The paradoxes in “Directive” are reinforced by the perplexing landscape the narrator describes. Nothing is quite what it seems or what the reader might expect it to be—not house, farm, town, guide, or Holy Grail. Even the road “May seem as if it should have been a quarry.” The whole poem is akin to a difficult landscape in which one cannot move forward without constantly casting worried glances over one’s shoulder.

Bibliography

Bloom, Harold, ed. Robert Frost. Philadelphia: Chelsea House, 2003.

Burnshaw, Stanley. Robert Frost Himself. New York: George Braziller, 1986.

Faggen, Robert. Robert Frost and the Challenge of Darwin. Ann Arbor: University of Michigan Press, 1997.

Galbraith, Astrid. New England as Poetic Landscape: Henry David Thoreau and Robert Frost. New York: Peter Lang, 2003.

Gerber, Philip L. Robert Frost. Rev. ed. Boston: Twayne, 1982.
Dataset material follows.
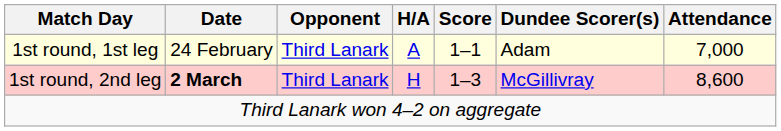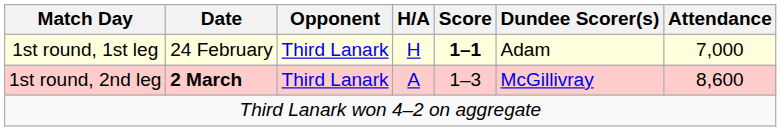1st round, 1st leg | H/A: A -> H
1st round, 1st leg | Score: normal -> bold
1st round, 2nd leg | H/A: H -> A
Lathem, Edward Connery. Robert Frost: A Biography. New York: Holt, Rinehart and Winston, 1981.

Meyers, Jeffrey. Robert Frost: A Biography. Boston: Houghton Mifflin, 1996.

Poirier, Richard. Robert Frost: The Work of Knowing. New York: Oxford University Press, 1977.

Potter, James L. The Robert Frost Handbook. University Park: Pennsylvania State University Press, 1980.

Pritchard, William H. Frost: A Literary Life Reconsidered. New York: Oxford University Press, 1984.

Thompson, Lawrance Roger, and R. H. Winnick. Robert Frost: A Biography. New York: Holt, Rinehart and Winston, 1982.